*** Opening Data for this exercise ***
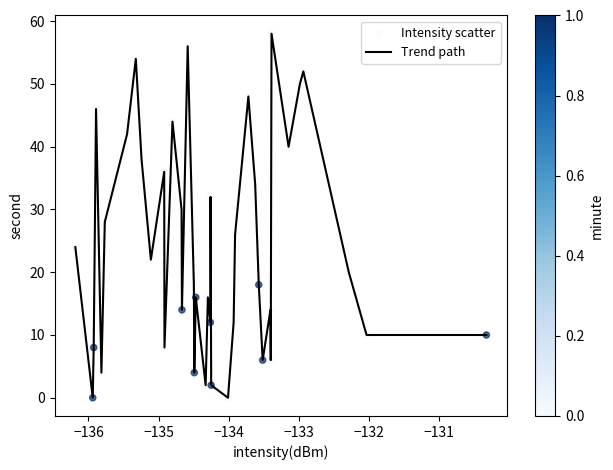

What is the difference between the maximum and minimum values?

58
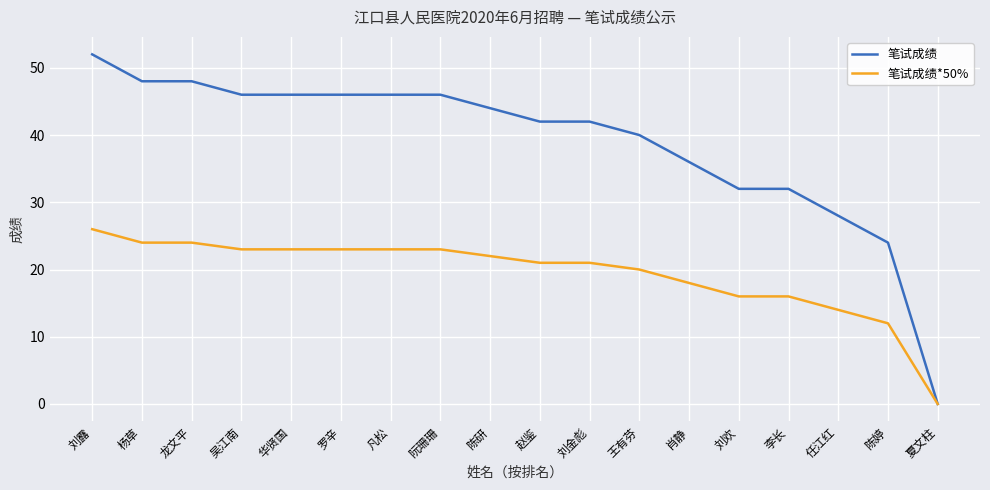

What are all the series names shown in the legend?

笔试成绩, 笔试成绩*50%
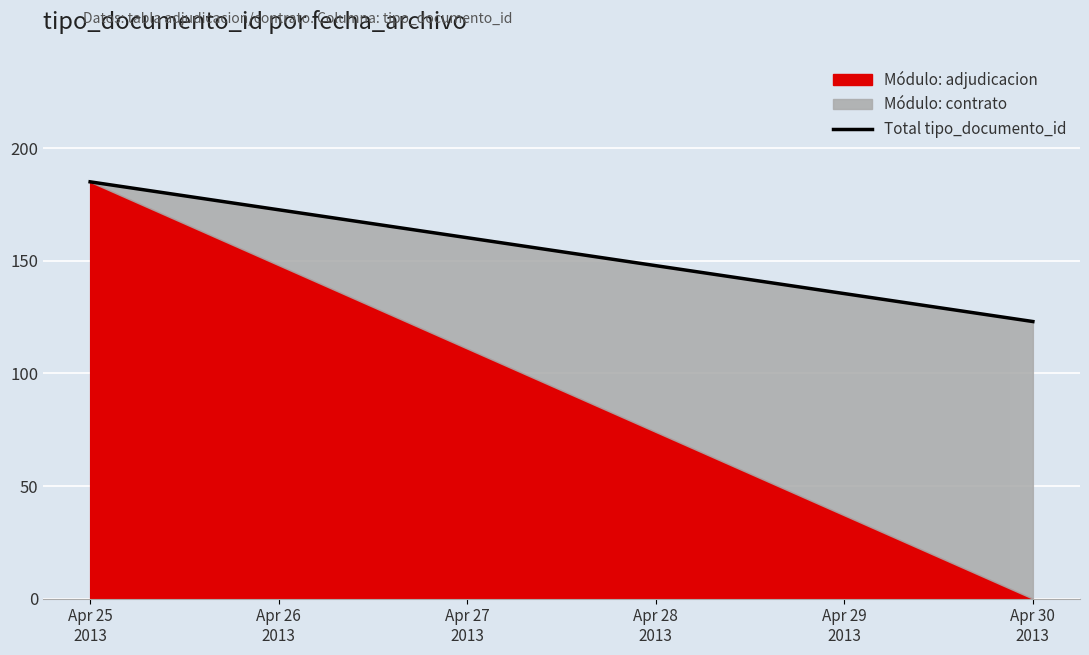

How many lines are shown in the chart?

1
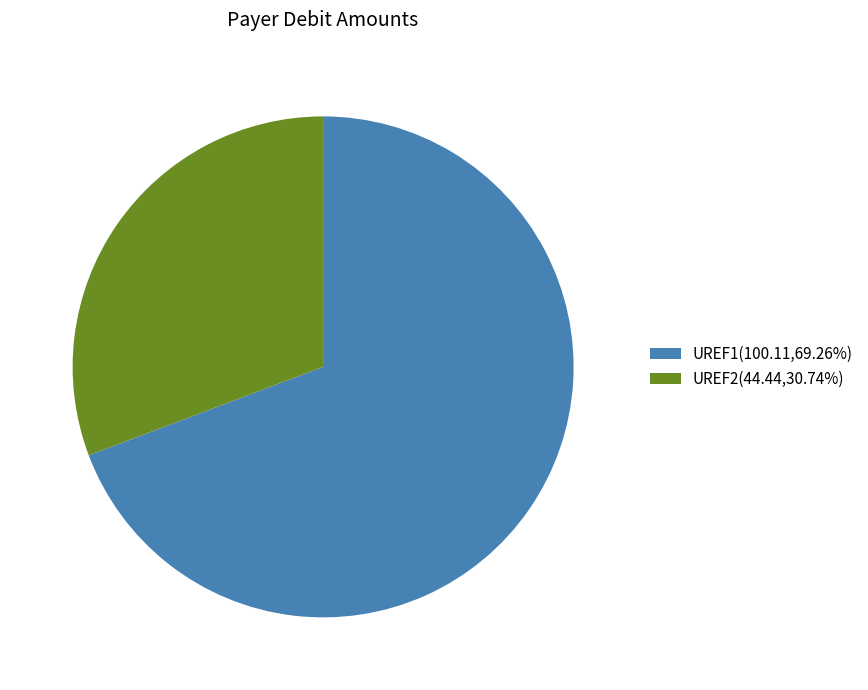

Approximately how many times larger is the value at UREF1(100.11,69.26%) compared to UREF2(44.44,30.74%)?

2.3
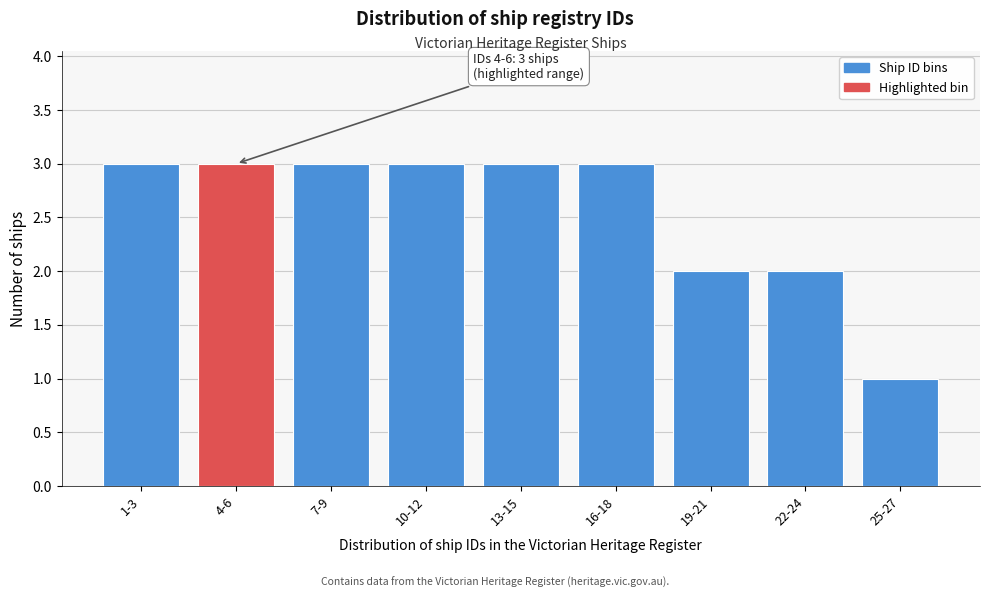

Reading right to left, extract all data points from this chart.

1	2	2	3	3	3	3	3	3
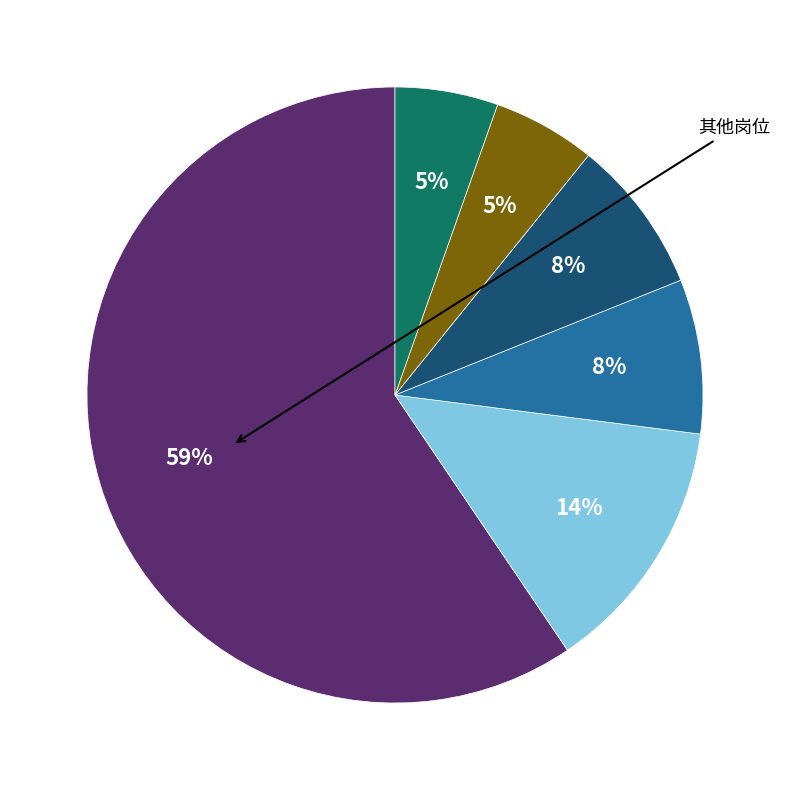

To the nearest percent, what is the average slice percentage?

17%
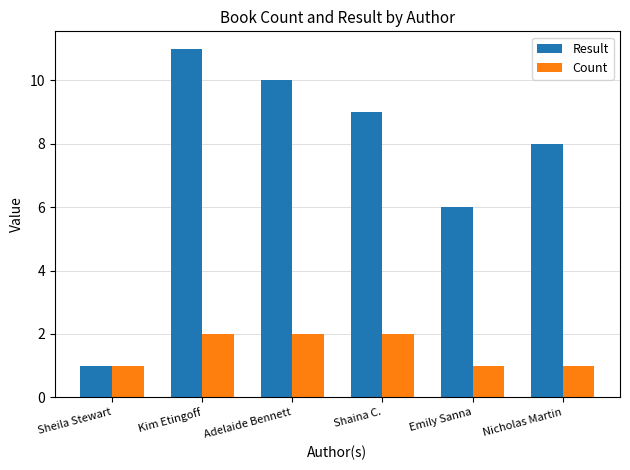

Which series has the largest total across all categories?

Result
*** Closing Data for this exercise ***
* Problem *
Recast every line of the records above as a Markdown table with the columns "Row" and "Line," numbering each row in order. Omit the blank lines and the pictures.

* Task answer *
| Row | Line |
|---|---|
| 1 | What is the difference between the maximum and minimum values? |
| 2 | 58 |
| 3 | What are all the series names shown in the legend? |
| 4 | 笔试成绩, 笔试成绩*50% |
| 5 | How many lines are shown in the chart? |
| 6 | 1 |
| 7 | Approximately how many times larger is the value at UREF1(100.11,69.26%) compared to UREF2(44.44,30.74%)? |
| 8 | 2.3 |
| 9 | Reading right to left, extract all data points from this chart. |
| 10 | 1	2	2	3	3	3	3	3	3 |
| 11 | To the nearest percent, what is the average slice percentage? |
| 12 | 17% |
| 13 | Which series has the largest total across all categories? |
| 14 | Result |